HARLEM — In an age of resistance and Black Lives Matter, a local writer is looking to the past to unpack present-day issues.

In an ode to civil rights icon Malcolm X and playwright Lorraine Hansberry — both of whom share a May 19 birthday and a Harlem connection — writer Shaun Neblett is unveiling a play based on the pair's works on Friday.

The play “Happy Birthday Malcolm and Lorraine!” will feature sets of vignettes performed by several up-and-coming playwrights who will discuss contemporary topics, such as gentrification.

Since the two subjects share the same birthday, Neblett wanted to fold their ideas and words in with the work of current writers, whose “journeys have been paved by Malcolm and Lorraine’s spirit and relentless drive to sharpen the black psyche,” he said.
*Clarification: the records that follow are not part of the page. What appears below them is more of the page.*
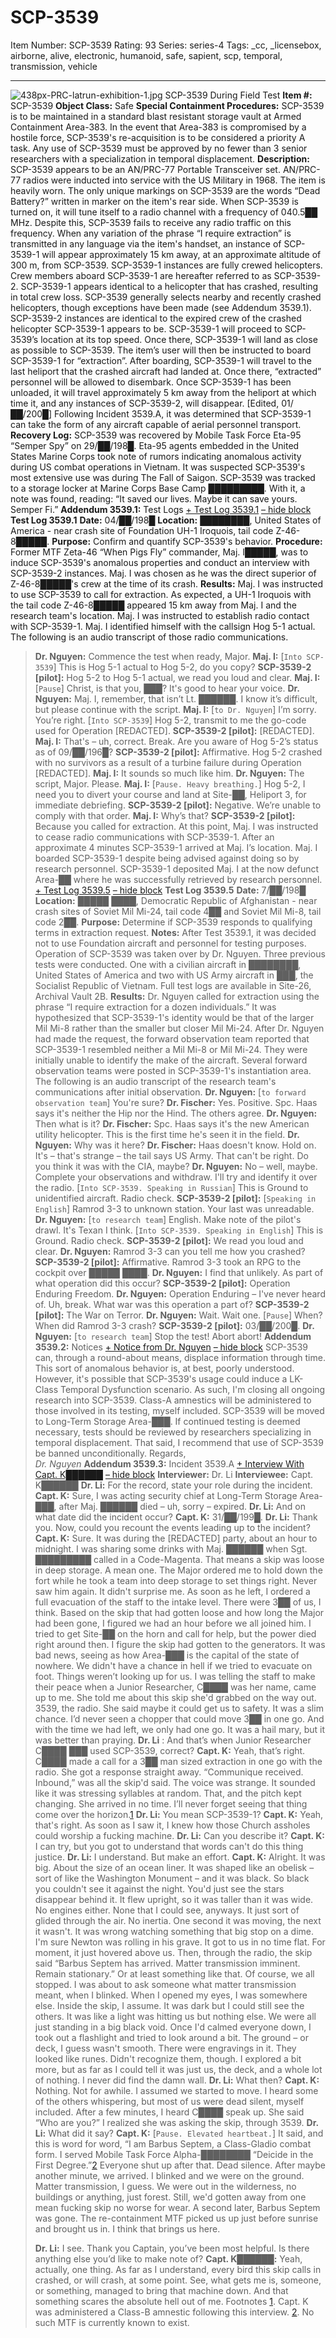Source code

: # SCP-3539
Item Number: SCP-3539
Rating: 93
Series: series-4
Tags: _cc, _licensebox, airborne, alive, electronic, humanoid, safe, sapient, scp, temporal, transmission, vehicle

---

![438px-PRC-latrun-exhibition-1.jpg](https://scp-wiki.wdfiles.com/local--files/scp-3539/438px-PRC-latrun-exhibition-1.jpg)
SCP-3539 During Field Test
**Item #:** SCP-3539
**Object Class:** Safe
**Special Containment Procedures:** SCP-3539 is to be maintained in a standard blast resistant storage vault at Armed Containment Area-383. In the event that Area-383 is compromised by a hostile force, SCP-3539's re-acquisition is to be considered a priority A task.
Any use of SCP-3539 must be approved by no fewer than 3 senior researchers with a specialization in temporal displacement.
**Description:** SCP-3539 appears to be an AN/PRC-77 Portable Transceiver set. AN/PRC-77 radios were inducted into service with the US Military in 1968. The item is heavily worn. The only unique markings on SCP-3539 are the words “Dead Battery?” written in marker on the item's rear side.
When SCP-3539 is turned on, it will tune itself to a radio channel with a frequency of 040.5██ MHz. Despite this, SCP-3539 fails to receive any radio traffic on this frequency.
When any variation of the phrase “I require extraction” is transmitted in any language via the item's handset, an instance of SCP-3539-1 will appear approximately 15 km away, at an approximate altitude of 300 m, from SCP-3539.
SCP-3539-1 instances are fully crewed helicopters. Crew members aboard SCP-3539-1 are hereafter referred to as SCP-3539-2. SCP-3539-1 appears identical to a helicopter that has crashed, resulting in total crew loss. SCP-3539 generally selects nearby and recently crashed helicopters, though exceptions have been made (see Addendum 3539.1). SCP-3539-2 instances are identical to the expired crew of the crashed helicopter SCP-3539-1 appears to be.
SCP-3539-1 will proceed to SCP-3539’s location at its top speed. Once there, SCP-3539-1 will land as close as possible to SCP-3539. The item’s user will then be instructed to board SCP-3539-1 for “extraction”. After boarding, SCP-3539-1 will travel to the last heliport that the crashed aircraft had landed at. Once there, “extracted” personnel will be allowed to disembark. Once SCP-3539-1 has been unloaded, it will travel approximately 5 km away from the heliport at which time it, and any instances of SCP-3539-2, will disappear.
[Edited, 01/██/200█]
Following Incident 3539.A, it was determined that SCP-3539-1 can take the form of any aircraft capable of aerial personnel transport.
**Recovery Log:** SCP-3539 was recovered by Mobile Task Force Eta-95 “Semper Spy” on 29/██/198█. Eta-95 agents embedded in the United States Marine Corps took note of rumors indicating anomalous activity during US combat operations in Vietnam. It was suspected SCP-3539's most extensive use was during The Fall of Saigon.
SCP-3539 was tracked to a storage locker at Marine Corps Base Camp █████████. With it, a note was found, reading: “It saved our lives. Maybe it can save yours. Semper Fi.”
**Addendum 3539.1:** Test Logs
[\+ Test Log 3539.1](javascript:;)
[– hide block](javascript:;)
**Test Log 3539.1**
**Date:** 04/██/198█
**Location:** ████████, United States of America - near crash site of Foundation UH-1 Iroquois, tail code Z-46-8█████.
**Purpose:** Confirm and quantify SCP-3539's behavior.
**Procedure:** Former MTF Zeta-46 “When Pigs Fly” commander, Maj. I█████, was to induce SCP-3539's anomalous properties and conduct an interview with SCP-3539-2 instances. Maj. I was chosen as he was the direct superior of Z-46-8█████'s crew at the time of its crash.
**Results:** Maj. I was instructed to use SCP-3539 to call for extraction. As expected, a UH-1 Iroquois with the tail code Z-46-8█████ appeared 15 km away from Maj. I and the research team's location. Maj. I was instructed to establish radio contact with SCP-3539-1. Maj. I identified himself with the callsign Hog 5-1 actual. The following is an audio transcript of those radio communications.
> **Dr. Nguyen:** Commence the test when ready, Major.
> **Maj. I:** [`Into SCP-3539`] This is Hog 5-1 actual to Hog 5-2, do you copy?
> **SCP-3539-2 [pilot]:** Hog 5-2 to Hog 5-1 actual, we read you loud and clear.
> **Maj. I:** [`Pause`] Christ, is that you, ███? It's good to hear your voice.
> **Dr. Nguyen:** Maj. I, remember, that isn’t Lt. ██████. I know it’s difficult, but please continue with the script.
> **Maj. I:** [`to Dr. Nguyen`] I’m sorry. You’re right. [`Into SCP-3539`] Hog 5-2, transmit to me the go-code used for Operation [REDACTED].
> **SCP-3539-2 [pilot]:** [REDACTED].
> **Maj. I:** That's – uh, correct. Break. Are you aware of Hog 5-2’s status as of 09/██/196█?
> **SCP-3539-2 [pilot]:** Affirmative. Hog 5-2 crashed with no survivors as a result of a turbine failure during Operation [REDACTED].
> **Maj. I:** It sounds so much like him.
> **Dr. Nguyen:** The script, Major. Please.
> **Maj. I:** [`Pause. Heavy breathing.`] Hog 5-2, I need you to divert your course and land at Site-██, Heliport 3, for immediate debriefing.
> **SCP-3539-2 [pilot]:** Negative. We’re unable to comply with that order.
> **Maj. I:** Why’s that?
> **SCP-3539-2 [pilot]:** Because you called for extraction.
At this point, Maj. I was instructed to cease radio communications with SCP-3539-1. After an approximate 4 minutes SCP-3539-1 arrived at Maj. I’s location. Maj. I boarded SCP-3539-1 despite being advised against doing so by research personnel. SCP-3539-1 deposited Maj. I at the now defunct Area-██ where he was successfully retrieved by research personnel.
[\+ Test Log 3539.5](javascript:;)
[– hide block](javascript:;)
**Test Log 3539.5**
**Date:** 7/██/198█
**Location:** █████ ████, Democratic Republic of Afghanistan - near crash sites of Soviet Mil Mi-24, tail code 4██ and Soviet Mil Mi-8, tail code 2██.
**Purpose:** Determine if SCP-3539 responds to qualifying terms in extraction request.
**Notes:** After Test 3539.1, it was decided not to use Foundation aircraft and personnel for testing purposes. Operation of SCP-3539 was taken over by Dr. Nguyen.
Three previous tests were conducted. One with a civilian aircraft in ████████, United States of America and two with US Army aircraft in ███, the Socialist Republic of Vietnam. Full test logs are available in Site-26, Archival Vault 2B.
**Results:** Dr. Nguyen called for extraction using the phrase “I require extraction for a dozen individuals.” It was hypothesized that SCP-3539-1's identity would be that of the larger Mil Mi-8 rather than the smaller but closer Mil Mi-24.
After Dr. Nguyen had made the request, the forward observation team reported that SCP-3539-1 resembled neither a Mil Mi-8 or Mil Mi-24. They were initially unable to identify the make of the aircraft. Several forward observation teams were posted in SCP-3539-1's instantiation area.
The following is an audio transcript of the research team's communications after initial observation.
> **Dr. Nguyen:** [`to forward observation team`] You're sure?
> **Dr. Fischer:** Yes. Positive. Spc. Haas says it's neither the Hip nor the Hind. The others agree.
> **Dr. Nguyen:** Then what is it?
> **Dr. Fischer:** Spc. Haas says it's the new American utility helicopter. This is the first time he's seen it in the field.
> **Dr. Nguyen:** Why was it here?
> **Dr. Fischer:** Haas doesn't know. Hold on. It's – that's strange – the tail says US Army. That can't be right. Do you think it was with the CIA, maybe?
> **Dr. Nguyen:** No – well, maybe. Complete your observations and withdraw. I'll try and identify it over the radio. [`Into SCP-3539. Speaking in Russian`] This is Ground to unidentified aircraft. Radio check.
> **SCP-3539-2 [pilot]:** [`Speaking in English`] Ramrod 3-3 to unknown station. Your last was unreadable.
> **Dr. Nguyen:** [`to research team`] English. Make note of the pilot's drawl. It's Texan I think. [`Into SCP-3539. Speaking in English`] This is Ground. Radio check.
> **SCP-3539-2 [pilot]:** We read you loud and clear.
> **Dr. Nguyen:** Ramrod 3-3 can you tell me how you crashed?
> **SCP-3539-2 [pilot]:** Affirmative. Ramrod 3-3 took an RPG to the cockpit over █████ ████.
> **Dr. Nguyen:** I find that unlikely. As part of what operation did this occur?
> **SCP-3539-2 [pilot]:** Operation Enduring Freedom.
> **Dr. Nguyen:** Operation Enduring – I've never heard of. Uh, break. What war was this operation a part of?
> **SCP-3539-2 [pilot]:** The War on Terror.
> **Dr. Nguyen:** Wait. Wait one. [`Pause`] When? When did Ramrod 3-3 crash?
> **SCP-3539-2 [pilot]:** 03/██/200█.
> **Dr. Nguyen:** [`to research team`] Stop the test! Abort abort!
**Addendum 3539.2:** Notices
[\+ Notice from Dr. Nguyen](javascript:;)
[– hide block](javascript:;)
SCP-3539 can, through a round-about means, displace information through time. This sort of anomalous behavior is, at best, poorly understood. However, it's possible that SCP-3539's usage could induce a LK-Class Temporal Dysfunction scenario.
As such, I'm closing all ongoing research into SCP-3539. Class-A amnestics will be administered to those involved in its testing, myself included.
SCP-3539 will be moved to Long-Term Storage Area-███. If continued testing is deemed necessary, tests should be reviewed by researchers specializing in temporal displacement. That said, I recommend that use of SCP-3539 be banned unconditionally.
Regards,  
_Dr. Nguyen_
**Addendum 3539.3:** Incident 3539.A
[\+ Interview With Capt. K██████](javascript:;)
[– hide block](javascript:;)
> **Interviewer:** Dr. Li
> **Interviewee:** Capt. K██████
> **Dr. Li:** For the record, state your role during the incident.
> **Capt. K:** Sure, I was acting security chief at Long-Term Storage Area-███, after Maj. ██████ died – uh, sorry – expired.
> **Dr. Li:** And on what date did the incident occur?
> **Capt. K:** 31/██/199█.
> **Dr. Li:** Thank you. Now, could you recount the events leading up to the incident?
> **Capt. K:** Sure. It was during the [REDACTED] party, about an hour to midnight. I was sharing some drinks with Maj. ██████ when Sgt. █████████ called in a Code-Magenta. That means a skip was loose in deep storage. A mean one.
> The Major ordered me to hold down the fort while he took a team into deep storage to set things right. Never saw him again. It didn't surprise me.
> As soon as he left, I ordered a full evacuation of the staff to the intake level. There were 3██ of us, I think. Based on the skip that had gotten loose and how long the Major had been gone, I figured we had an hour before we all joined him.
> I tried to get Site-██ on the horn and call for help, but the power died right around then. I figure the skip had gotten to the generators. It was bad news, seeing as how Area-███ is the capital of the state of nowhere. We didn't have a chance in hell if we tried to evacuate on foot. Things weren’t looking up for us.
> I was telling the staff to make their peace when a Junior Researcher, C████ was her name, came up to me. She told me about this skip she'd grabbed on the way out. 3539, the radio. She said maybe it could get us to safety.
> It was a slim chance. I’d never seen a chopper that could move 3██ in one go. And with the time we had left, we only had one go. It was a hail mary, but it was better than praying.
> **Dr. Li** : And that’s when Junior Researcher C████ ███ used SCP-3539, correct?
> **Capt. K:** Yeah, that’s right. C████ made a call for a 3██ man sized extraction in one go with the radio. She got a response straight away. “Communique received. Inbound,” was all the skip'd said. The voice was strange. It sounded like it was stressing syllables at random. That, and the pitch kept changing.
> She arrived in no time. I’ll never forget seeing that thing come over the horizon.[1](javascript:;)
> **Dr. Li:** You mean SCP-3539-1?
> **Capt. K:** Yeah, that's right. As soon as I saw it, I knew how those Church assholes could worship a fucking machine.
> **Dr. Li:** Can you describe it?
> **Capt. K:** I can try, but you got to understand that words can't do this thing justice.
> **Dr. Li:** I understand. But make an effort.
> **Capt. K:** Alright. It was big. About the size of an ocean liner. It was shaped like an obelisk – sort of like the Washington Monument – and it was black. So black you couldn't see it against the night. You'd just see the stars disappear behind it.
> It flew upright, so it was taller than it was wide. No engines either. None that I could see, anyways. It just sort of glided through the air. No inertia. One second it was moving, the next it wasn't. It was wrong watching something that big stop on a dime. I'm sure Newton was rolling in his grave.
> It got to us in no time flat. For moment, it just hovered above us. Then, through the radio, the skip said “Barbus Septem has arrived. Matter transmission imminent. Remain stationary.” Or at least something like that.
> Of course, we all stopped. I was about to ask someone what matter transmission meant, when I blinked. When I opened my eyes, I was somewhere else. Inside the skip, I assume.
> It was dark but I could still see the others. It was like a light was hitting us but nothing else. We were all just standing in a big black void. Once I'd calmed everyone down, I took out a flashlight and tried to look around a bit. The ground – or deck, I guess wasn't smooth. There were engravings in it. They looked like runes. Didn't recognize them, though. I explored a bit more, but as far as I could tell it was just us, the deck, and a whole lot of nothing. I never did find the damn wall.
> **Dr. Li:** What then?
> **Capt. K:** Nothing. Not for awhile. I assumed we started to move. I heard some of the others whispering, but most of us were dead silent, myself included. After a few minutes, I heard C████ speak up. She said “Who are you?” I realized she was asking the skip, through 3539.
> **Dr. Li:** What did it say?
> **Capt. K:** [`Pause. Elevated heartbeat.`] It said, and this is word for word, “I am Barbus Septem, a Class-Gladio combat form. I served Mobile Task Force Alpha-████████ “Deicide in the First Degree.”[2](javascript:;)
> Everyone shut up after that. Dead silence. After maybe another minute, we arrived. I blinked and we were on the ground. Matter transmission, I guess. We were out in the wilderness, no buildings or anything, just forest. Still, we'd gotten away from one mean fucking skip no worse for wear. A second later, Barbus Septem was gone. The re-containment MTF picked us up just before sunrise and brought us in. I think that brings us here.  
>    
>  **Dr. Li:** I see. Thank you Captain, you’ve been most helpful. Is there anything else you’d like to make note of?
> **Capt. K██████:** Yeah, actually, one thing. As far as I understand, every bird this skip calls in crashed, or will crash, at some point. See, what gets me is, someone, or something, managed to bring that machine down. And that something scares the absolute hell out of me.
Footnotes
[1](javascript:;). Capt. K was administered a Class-B amnestic following this interview.
[2](javascript:;). No such MTF is currently known to exist.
“Beyond creating a great show, we are sending their spirits our gratitude and keeping their important teachings alive,” he added.

In doing research for the play, Neblett said he discovered a letter at Harlem's Schomburg Center that Hansberry wrote to her local newspaper when she was living in Greenwich Village, saying that “people were coming into her community and trying to take over.”

“It really speaks to the gentrification that people are dealing with today in Harlem,” said Neblett, who founded the Changing Perceptions Theater.  

Another captivating draw for Neblett is the play’s location: the home of Langston Hughes, another historic Harlem figure.

The East 127th Street home was renovated and has been leased by a group of artists — called the I, Too Arts Collective — since last year to preserve Hughes’ legacy.

“It’s just all a real sort of nucleus for this event and the meaning of it and the purpose,” Neblett explained. “They all fought in their own way to empower the black psyche.”

Hansberry and Malcom X also have Harlem ties.

He spent some of his most formidable years in the neighborhood, and she moved there in the 1950s, later writing “A Raisin in the Sun,” whose title was based on a poem by Hughes.

“They were both revolutionaries and they just went about the way they fought for liberation in different ways," Neblett said, "but their ideas and thoughts were the same."

"Happy Birthday Malcolm and Lorraine!" premieres Friday, May 19, at 8 p.m. Doors open at 7:30 p.m. Tickets are $10 and can be purchased at the door or online. The show will take place at the I, Too Arts Collective at the Langston Hughes House, 20 East 127th St.